II. E. 1. L’attention, ce qu’ elle est

A l’Ecole est bien souvent entendu le reproche adressé aux élèves concernant leur “ manque d’attention ”. Cette qualité semble donc hautement valorisée mais plus rarement efficiente ... En réalité, pour être attentif, il ne suffit pas uniquement de le vouloir, l’attention spontanée se fondant sur plusieurs éléments

Tout d’abord, l’attention

‘“ ne résulte pas d’une simple focalisation ”52 .’

il ne suffit pas de se centrer sur l’objet que l’on observe

‘“ mais de la dynamique affective du sujet face à l’objet ”53.’

Par exemple, certaines activités manuelles dont nous avons une très grande habitude (conduite, tricot, bricolage, etc.) peuvent nous laisser l’esprit libre pour échanger avec autrui et lui porter attention tant qu’elles ne nécessitent pas certaines actions plus complexes : nous suspendons cette attention si, en voiture, nous ne connaissons pas bien notre route et que nous arrivons à un carrefour, si nous réalisons des diminutions sur un tricot et devons compter des mailles, etc.

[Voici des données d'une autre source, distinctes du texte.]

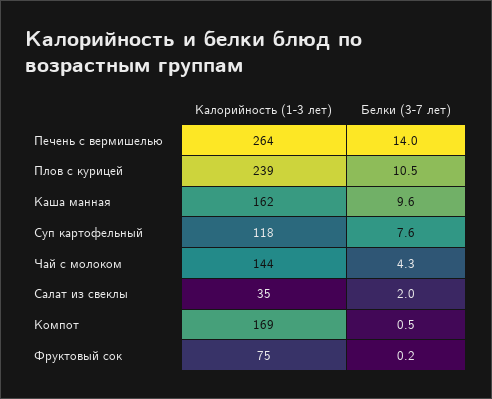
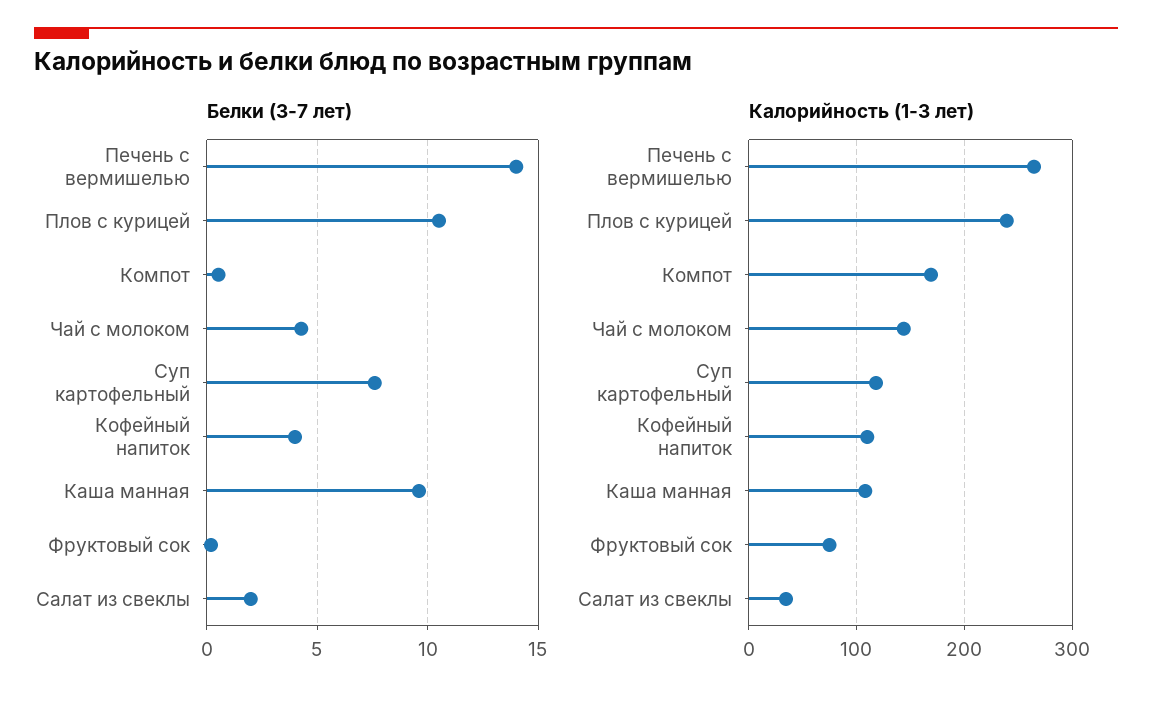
Калорийность (1-3 лет), Каша манная: 162 -> 110
Белки (3-7 лет), Кофейный напиток: none -> 4
Калорийность (1-3 лет), Кофейный напиток: none -> 110

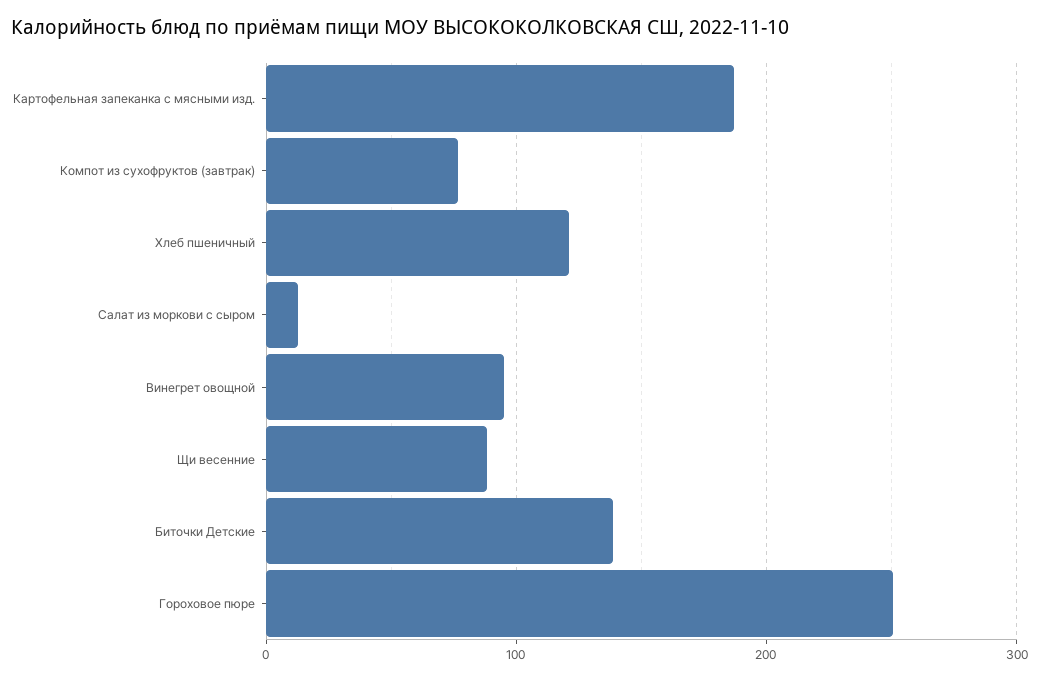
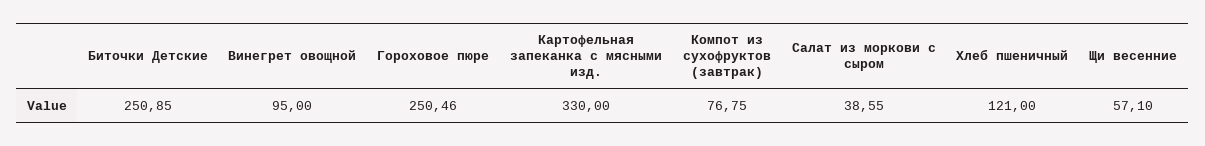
Картофельная запеканка с мясными изд.: 190 -> 330
Салат из моркови с сыром: 10 -> 38.55
Щи весенние: 90 -> 57.1
Биточки Детские: 140 -> 250.85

Les conditions dans lesquelles nous nous trouvons déterminent notre attention. Mais elles ne sont pas seules.

‘“ L’expérience nous montre que la perception est littéralement suspendue à nos pulsions et à nos intérêts. Autrement dit, nous ne voyons que ce que nous avons intérêt à voir ou plus exactement que les objets qui nous plaisent et qui nous intéressent ”54.’

Les exemples à l’Ecole abondent. Les passionnés de foot-ball ont parfois des difficultés à être attentifs durant les leçons d’histoire (ou autres) et à s’en souvenir mais ils sont “ incollables ” sur l’histoire et les résultats de leur équipe préférée, ils connaissent toutes les dates des moindres événements les concernant. D’autres oublient très facilement les règles de grammaire mais, s’ils sont amateurs de belote et autres jeux de cartes, ils se souviennent sans problème de l’ordre de leur distribution et comptent très facilement les points dans leur tête. Dès l’école primaire, on trouve des spécialistes de mécanique experts en automobiles et au courant de leurs performances, d’autres plus intéressés par les acteurs de cinéma, les chanteurs et leur vie privée. Alors qu’ils paraissent incapables de maintenir leur attention durant une séquence d’apprentissage, même courte, en classe et de s’en souvenir correctement, ils suivent sans effort apparent les informations à propos de leurs idoles et montrent une mémoire prodigieuse dans la restitution du moindre fait les concernant. En réalité, comme l’indique Michel Lobrot,

‘“ nous ne voyons que les objets qui nous plaisent et nous intéressent (...) comme si la connaissance était non pas une fonction indépendante s’exerçant pour elle-même mais au service des tendance et des désirs de l’individu. (On constate) que notre attention) se focalise sur les choses qui nous ressemblent (...) Elle se dirige à la fois vers nous-mêmes et vers les choses qui possèdent quelque chose de nous et dans la mesure où elles possèdent cette caractéristique. Ce n’est pas la chose en elle-même qui nous intéresse mais son rapport à nous ”55.’

Il est bon de s’en souvenir dans le cadre de la classe. Les propositions qui sont faites aux enfants doivent prendre sens pour eux dans leur vie. Les motivations souvent proposées : bonnes notes, réussite aux examens, possibilité d’obtenir un “ bon métier ” (surtout en période de chômage !) ne sont pas des motivations vitales ; elles ne soutiendront pas les apprentissages. Car

‘“ le cognitif n’existe pas pour lui-même. Il est entièrement au service de l’affectif. Nous ne regardons pas pour voir mais pour vivre ”56.’

D’autre part, conseiller de “ faire attention ” n’est pas toujours judicieux quand n’est pas précisé l’objet sur lequel elle doit porter. L’enfant “ inattentif ” risque de se centrer sur l’injonction “ je dois faire attention ” et de ne rien entendre ou voir d’autre, en raison notamment de son angoisse57.

Notes
52.

LOBROT (M.) L’influence des modèles, Les Lilas, éd. Psyénergie, 1987, 282 pages, page 39.

53.

LOBROT (M.) L’influence des modèles, op. cit. page 39.

54.

LOBROT (M.) L’influence des modèles, op. cit. page 40.

55.

LOBROT (M.) L’influence des modèles, op. cit. pages 40 et 42.

56.

LOBROT (M.) L’influence des modèles, op. cit. page 43.

57.

Voir sur ce sujet tous les travaux d’Antoine de La Garanderie.